Há um documento que não constitui sociedade, não transfere patrimônio e não se registra em junta — e que, nas empresas familiares longevas, costuma valer mais do que muitos que fazem tudo isso.
Há um documento que não constitui sociedade, não transfere patrimônio e não se registra em junta — e que, nas empresas familiares longevas, costuma valer mais do que muitos que fazem tudo isso. O protocolo familiar (algumas famílias o chamam de constituição ou acordo de família) é o combinado por escrito sobre como a família se relaciona com a empresa: os princípios, as regras de convivência e os ritos que os contratos jurídicos pressupõem, mas não criam.
O que costuma entrar. Os valores e o propósito — por que esta família mantém esta empresa, e o que a faria vender. As regras de entrada de familiares na operação: formação mínima, experiência fora de casa, vaga real existente, avaliação pelos mesmos critérios de qualquer candidato — a regra dura que protege a harmonia e o negócio de uma vez. A remuneração de mercado para quem trabalha, separada dos dividendos de quem é dono. O uso de bens da empresa (a régua que o caso do caixa misturado ensina pelo avesso). A política de dividendos da família e a educação da próxima geração de sócios — porque herdeiro que nunca entendeu um balanço vira sócio que desconfia de todos. Os fóruns: o conselho de família, sua pauta, sua periodicidade. E o caminho dos desconfortos: como a família conversa antes de litigar.

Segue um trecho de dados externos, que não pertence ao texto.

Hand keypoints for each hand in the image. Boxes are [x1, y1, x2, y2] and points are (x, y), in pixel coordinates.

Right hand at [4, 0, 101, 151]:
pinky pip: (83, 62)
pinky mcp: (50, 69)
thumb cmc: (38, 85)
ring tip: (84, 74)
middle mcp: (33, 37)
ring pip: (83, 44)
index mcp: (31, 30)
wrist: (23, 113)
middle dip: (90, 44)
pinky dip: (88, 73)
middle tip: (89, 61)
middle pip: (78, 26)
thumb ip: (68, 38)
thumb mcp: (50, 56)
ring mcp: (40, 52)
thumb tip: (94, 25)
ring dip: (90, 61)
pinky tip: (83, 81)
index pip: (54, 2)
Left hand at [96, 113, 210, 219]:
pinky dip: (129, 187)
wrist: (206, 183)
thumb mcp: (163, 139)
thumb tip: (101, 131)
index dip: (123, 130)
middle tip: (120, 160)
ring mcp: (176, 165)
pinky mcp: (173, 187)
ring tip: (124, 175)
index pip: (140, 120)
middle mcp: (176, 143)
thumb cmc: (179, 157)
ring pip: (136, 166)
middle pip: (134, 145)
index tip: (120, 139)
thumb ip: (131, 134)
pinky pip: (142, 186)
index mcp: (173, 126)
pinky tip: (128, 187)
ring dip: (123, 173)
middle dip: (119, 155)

O que ele vale — a pergunta certa. O protocolo, em si, vincula moralmente quem o assina e obriga juridicamente na medida do que suas cláusulas tenham natureza de compromisso entre as partes. Sua força maior, porém, vem da arquitetura: as regras que precisam de dente migram do protocolo para os instrumentos que mordem — o acordo de sócios, o contrato social, as doações com suas cláusulas, os testamentos. O desenho maduro é uma cascata: o protocolo declara os princípios; o acordo de sócios os converte em obrigações; o contrato e os atos de transmissão lhes dão forma registral. Família que escreve só o protocolo tem uma carta de intenções; família que escreve só os contratos tem regras sem alma que ninguém lembra por que existem. As que atravessam gerações escrevem os dois — e revisitam ambos em rito próprio, porque combinado que não se revisita vira relíquia.

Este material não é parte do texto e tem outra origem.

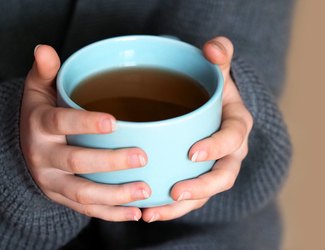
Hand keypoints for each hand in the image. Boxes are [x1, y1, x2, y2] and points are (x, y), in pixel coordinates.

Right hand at [20, 45, 150, 220]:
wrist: (23, 148)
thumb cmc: (41, 115)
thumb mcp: (38, 91)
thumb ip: (46, 72)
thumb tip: (45, 48)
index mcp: (41, 126)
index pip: (61, 123)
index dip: (85, 123)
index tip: (114, 122)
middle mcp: (44, 156)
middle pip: (76, 162)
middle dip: (110, 162)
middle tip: (142, 157)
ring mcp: (52, 181)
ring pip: (82, 192)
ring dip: (115, 194)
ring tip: (145, 191)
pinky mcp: (61, 198)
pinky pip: (86, 210)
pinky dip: (111, 213)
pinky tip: (135, 212)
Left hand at [142, 37, 252, 221]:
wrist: (211, 106)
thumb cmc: (212, 88)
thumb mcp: (218, 69)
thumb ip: (220, 54)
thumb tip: (213, 47)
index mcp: (237, 125)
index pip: (232, 139)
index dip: (216, 147)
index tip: (193, 153)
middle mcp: (231, 151)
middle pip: (224, 176)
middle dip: (201, 187)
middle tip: (175, 192)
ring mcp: (216, 167)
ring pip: (205, 194)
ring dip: (180, 207)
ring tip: (152, 212)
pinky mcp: (201, 178)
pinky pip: (191, 197)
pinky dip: (171, 208)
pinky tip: (147, 212)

Um aviso de método, fiel à casa: o protocolo não se copia — se conversa. O documento é a fotografia de acordos que a família construiu em reuniões que ninguém pode terceirizar; a minuta emprestada de outra família produz exatamente o efeito de qualquer roupa emprestada. Antes do protocolo, as decisões; antes das decisões, as conversas — de preferência com método, calendário e alguém conduzindo que não seja parte.